Carla Brunello (Castelgomberto)
Non è facile riassumere in poche righe il vissuto in quanto molto forte ed emozionante: le parole talvolta non riescono ad esprimere in pieno quello che l’animo ha provato, percepito e metabolizzato. Conoscere Margherita per un caso fortuito è stato l’ inizio di questo mio percorso di volontaria. L’adozione a distanza poi di alcune bambine a Safim mi ha portato a coltivare, seppur in modo poco frequente, il rapporto con questa associazione; allora lavoravo e non avevo molto tempo ibero a disposizione. Una volta raggiunta la pensione, il legame con Margherita si è fortificato e il mio desiderio, che tra l’altro avevo anche da ragazzina, di conoscere il mondo africano come volontaria è diventato realtà. La prima esperienza fu nel 2017 , la seconda nel 2018. Nel 2017 ricordo l’arrivo all’aeroporto di Bissau, a notte fonda, l’accoglienza affettuosa e calorosa di Suor Maria e di altri membri della missione che erano venuti ad accoglierci. Poi il viaggio su una jeep vecchia e sgangherata verso la missione lungo una strada, se si può chiamare così , piene di buche enormi, l’asfalto quasi inesistente e il vento caldo che sollevava la polvere della terra rossa africana. Avevo già visitato alcuni paesi africani, ma quelli erano altri tipi di viaggi; in quel tragitto di poco più di mezzora ho percepito che questa era l’altra Africa, quella vera che volevo conoscere. Quando siamo arrivati alla missione le suore ci avevano già preparato nella casetta dei volontari, il caffè, i biscotti, la marmellata, un po’ di banane. Abbiamo assaggiato qualcosa, ma eravamo troppo stanchi e siamo andati a dormire. Il giorno seguente la mia sorpresa fu grande: con il buio pesto della notte senza alcuna illuminazione non mi ero resa conto di quante grandi opere c’erano nella missione: la chiesa , l’asilo per i più piccoli, la scuola elementare, la mensa, l’infermeria, una sala per la distribuzione settimanale di riso e latte per i bambini più bisognosi, la casa per le suore, la casetta per i volontari , il pozzo con l’acqua potabile, tra l’altro buonissima perché il pozzo è molto profondo, a cui possono attingere anche le persone dei villaggi vicini e poi l’inizio del nuovo cantiere per l’ampliamento della scuola, che verrà completata nel 2018. Mi sono sentita piccola, piccola di fronte a tutto questo lavoro e impegno di tanti anni per raggiungere un così meraviglioso risultato.

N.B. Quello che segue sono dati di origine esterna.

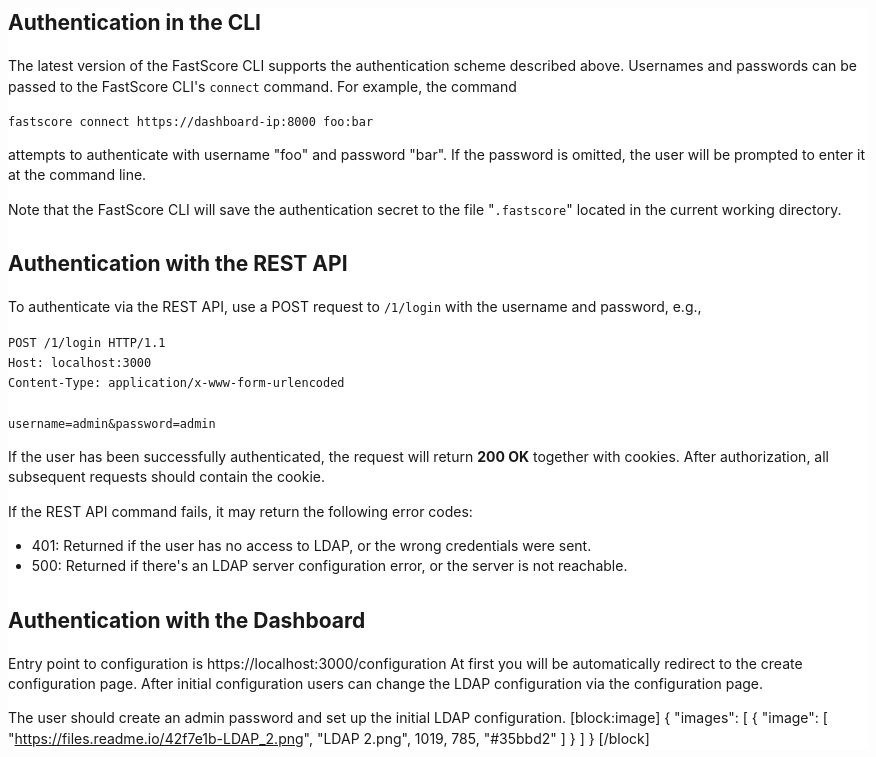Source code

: ## Authentication in the CLI

The latest version of the FastScore CLI supports the authentication scheme described above. Usernames and passwords can be passed to the FastScore CLI's `connect` command. For example, the command
```
fastscore connect https://dashboard-ip:8000 foo:bar
```
attempts to authenticate with username "foo" and password "bar". If the password is omitted, the user will be prompted to enter it at the command line.

Note that the FastScore CLI will save the authentication secret to the file "`.fastscore`" located in the current working directory. 

## Authentication with the REST API

To authenticate via the REST API, use a POST request to `/1/login` with the username and password, e.g.,
```
POST /1/login HTTP/1.1
Host: localhost:3000
Content-Type: application/x-www-form-urlencoded
 
username=admin&password=admin
```
If the user has been successfully authenticated, the request will return **200 OK** together with cookies. After authorization, all subsequent requests should contain the cookie. 

If the REST API command fails, it may return the following error codes:
* 401: Returned if the user has no access to LDAP, or the wrong credentials were sent.
* 500: Returned if there's an LDAP server configuration error, or the server is not reachable.

## Authentication with the Dashboard

Entry point to configuration is https://localhost:3000/configuration
At first you will be automatically redirect to the create configuration page. After initial configuration users can change the LDAP configuration via the configuration page.

The user should create an admin password and set up the initial LDAP configuration. 
[block:image]
{
  "images": [
    {
      "image": [
        "https://files.readme.io/42f7e1b-LDAP_2.png",
        "LDAP 2.png",
        1019,
        785,
        "#35bbd2"
      ]
    }
  ]
}
[/block]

Persone che hanno sacrificato le loro vacanze, il loro tempo, la famiglia, la loro salute, perché lavorare in un paese così ti prova molto sia fisicamente che moralmente. Il caldo alle volte è spaventoso, non c’è aria, c’è afa, si è madidi di sudore, non si respira. Ho fatto poi anche una riflessione: e se non ci fossero state le donazioni cosa si sarebbe potuto realizzare? E’ una bellissima catena, chi dona e chi costruisce, e se questa catena continuerà nel tempo si potranno realizzare moltissime altre opere ed aiutare moltissime persone che sono state meno fortunate di noi, perché nate in un paese geograficamente, economicamente e politicamente difficile. Sono giunta ad una conclusione che l’Africa forse risolverà tutti i suoi problemi solo se ci saranno in futuro ancora volontari disposti a mettersi in gioco e a sacrificarsi, persone dal cuore grande, perché purtroppo i potenti, i governanti hanno altri giochi a cui badare. La presenza del volontario in queste terre non è solo un sostegno fisico, un soddisfare le necessità primarie, un curare le malattie, ma è anche un dialogo costruttivo con i maestri e i missionari, che sono coloro i quali dovrebbero con l’istruzione impartita ai bambini contribuire a cambiare la mentalità africana. L’istruzione è la cosa fondamentale, solo crescendo sotto questo profilo la società africana potrà cambiare e poi finalmente imparare a camminare da sola. Proprio per questa ragione il nostro aiuto non deve venire meno, anche se sono solo gocce, ma tante gocce fanno un mare, non dobbiamo stancarci anche se alle volte ci viene la voglia di mollare tutto. Non possiamo cambiare il mondo, ma sicuramente renderlo migliore.